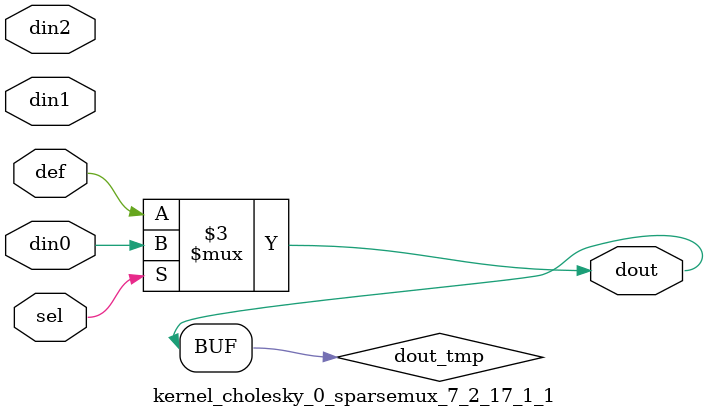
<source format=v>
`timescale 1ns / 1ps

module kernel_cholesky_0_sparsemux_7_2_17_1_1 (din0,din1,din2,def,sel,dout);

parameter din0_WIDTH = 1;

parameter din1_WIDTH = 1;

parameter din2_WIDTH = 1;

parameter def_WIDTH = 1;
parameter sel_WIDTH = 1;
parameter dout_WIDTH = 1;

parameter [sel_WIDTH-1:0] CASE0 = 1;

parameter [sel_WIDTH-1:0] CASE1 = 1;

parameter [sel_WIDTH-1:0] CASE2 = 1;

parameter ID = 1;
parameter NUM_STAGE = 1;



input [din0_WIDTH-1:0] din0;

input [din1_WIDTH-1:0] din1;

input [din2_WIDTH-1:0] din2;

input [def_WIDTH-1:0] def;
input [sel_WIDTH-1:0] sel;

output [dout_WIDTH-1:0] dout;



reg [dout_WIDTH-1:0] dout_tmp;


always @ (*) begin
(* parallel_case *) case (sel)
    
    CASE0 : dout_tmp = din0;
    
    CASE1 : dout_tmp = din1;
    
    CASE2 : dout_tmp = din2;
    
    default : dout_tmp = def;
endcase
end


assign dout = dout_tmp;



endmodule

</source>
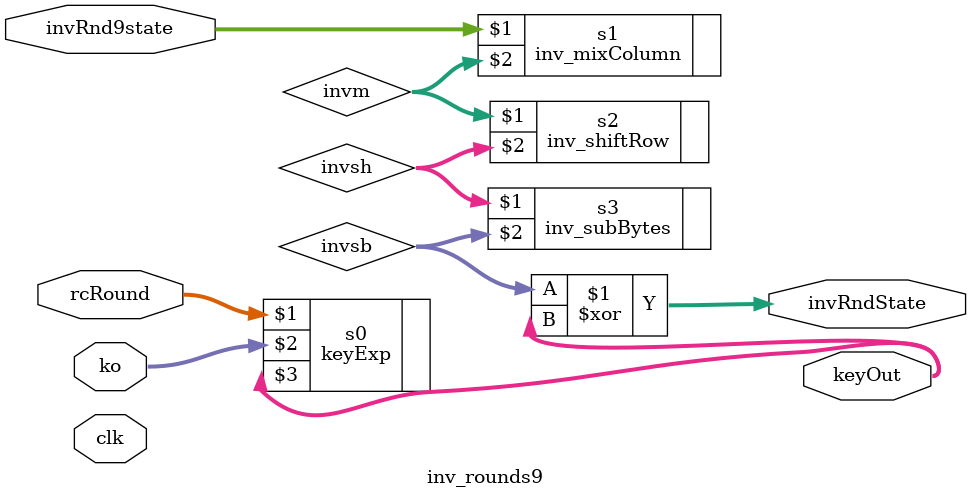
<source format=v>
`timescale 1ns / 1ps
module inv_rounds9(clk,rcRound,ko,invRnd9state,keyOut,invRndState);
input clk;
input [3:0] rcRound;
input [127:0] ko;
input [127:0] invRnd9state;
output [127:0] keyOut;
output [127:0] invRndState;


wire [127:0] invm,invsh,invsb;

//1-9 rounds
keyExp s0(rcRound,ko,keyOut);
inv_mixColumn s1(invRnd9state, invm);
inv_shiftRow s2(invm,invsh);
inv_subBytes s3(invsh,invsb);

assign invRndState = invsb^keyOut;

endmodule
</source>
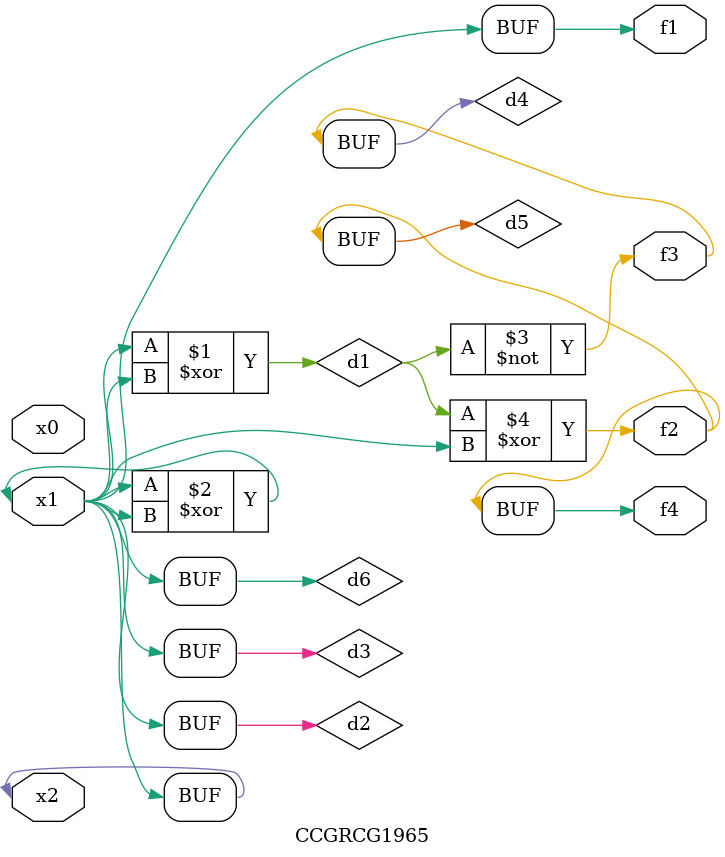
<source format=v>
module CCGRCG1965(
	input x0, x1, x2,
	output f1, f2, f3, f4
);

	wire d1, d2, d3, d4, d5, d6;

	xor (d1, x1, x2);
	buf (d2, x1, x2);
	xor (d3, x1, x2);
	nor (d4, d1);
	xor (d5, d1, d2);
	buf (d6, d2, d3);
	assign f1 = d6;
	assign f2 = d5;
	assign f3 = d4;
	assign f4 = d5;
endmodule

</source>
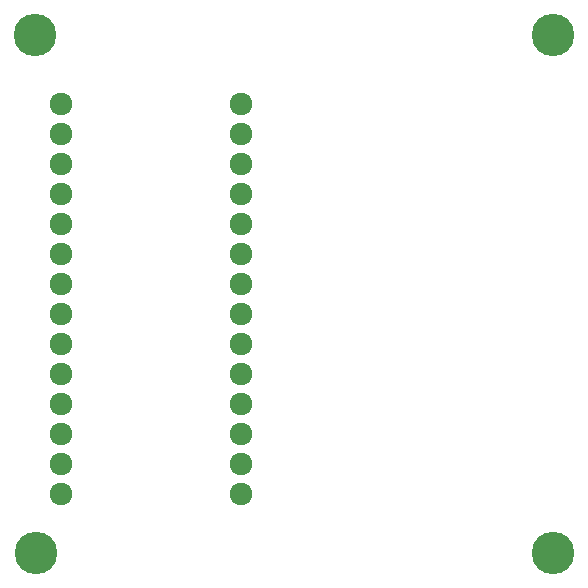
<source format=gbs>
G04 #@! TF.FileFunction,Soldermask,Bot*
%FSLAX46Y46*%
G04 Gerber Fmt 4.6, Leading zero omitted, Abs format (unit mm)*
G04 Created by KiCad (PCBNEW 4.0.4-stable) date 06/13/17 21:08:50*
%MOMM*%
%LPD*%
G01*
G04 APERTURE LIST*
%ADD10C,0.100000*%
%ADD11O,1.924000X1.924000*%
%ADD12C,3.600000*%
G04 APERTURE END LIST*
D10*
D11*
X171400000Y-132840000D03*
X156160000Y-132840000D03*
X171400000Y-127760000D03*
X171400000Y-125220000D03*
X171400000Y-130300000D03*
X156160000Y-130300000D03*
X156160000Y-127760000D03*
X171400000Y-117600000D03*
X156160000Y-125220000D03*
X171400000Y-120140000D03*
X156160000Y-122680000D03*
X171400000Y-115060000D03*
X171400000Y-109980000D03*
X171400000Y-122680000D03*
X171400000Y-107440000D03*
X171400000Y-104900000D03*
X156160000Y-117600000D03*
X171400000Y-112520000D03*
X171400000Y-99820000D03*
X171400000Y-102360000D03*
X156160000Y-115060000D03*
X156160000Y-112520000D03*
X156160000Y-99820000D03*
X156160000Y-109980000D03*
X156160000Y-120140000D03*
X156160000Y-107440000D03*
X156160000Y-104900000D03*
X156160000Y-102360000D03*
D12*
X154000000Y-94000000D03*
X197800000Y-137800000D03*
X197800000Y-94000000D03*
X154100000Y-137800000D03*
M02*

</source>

* * * * * * *

What is needed
Copy out the lines above from the line containing "(* parallel_case *) case (sel)" through the line containing "G04 #@! TF.FileFunction,Soldermask,Bot*", exactly, and keep the pictures out.

Response to the exercise
(* parallel_case *) case (sel)
    
    CASE0 : dout_tmp = din0;
    
    CASE1 : dout_tmp = din1;
    
    CASE2 : dout_tmp = din2;
    
    default : dout_tmp = def;
endcase
end


assign dout = dout_tmp;



endmodule

</source>
<source format=v>
`timescale 1ns / 1ps
module inv_rounds9(clk,rcRound,ko,invRnd9state,keyOut,invRndState);
input clk;
input [3:0] rcRound;
input [127:0] ko;
input [127:0] invRnd9state;
output [127:0] keyOut;
output [127:0] invRndState;


wire [127:0] invm,invsh,invsb;

//1-9 rounds
keyExp s0(rcRound,ko,keyOut);
inv_mixColumn s1(invRnd9state, invm);
inv_shiftRow s2(invm,invsh);
inv_subBytes s3(invsh,invsb);

assign invRndState = invsb^keyOut;

endmodule
</source>
<source format=v>
module CCGRCG1965(
	input x0, x1, x2,
	output f1, f2, f3, f4
);

	wire d1, d2, d3, d4, d5, d6;

	xor (d1, x1, x2);
	buf (d2, x1, x2);
	xor (d3, x1, x2);
	nor (d4, d1);
	xor (d5, d1, d2);
	buf (d6, d2, d3);
	assign f1 = d6;
	assign f2 = d5;
	assign f3 = d4;
	assign f4 = d5;
endmodule

</source>
<source format=gbs>
G04 #@! TF.FileFunction,Soldermask,Bot*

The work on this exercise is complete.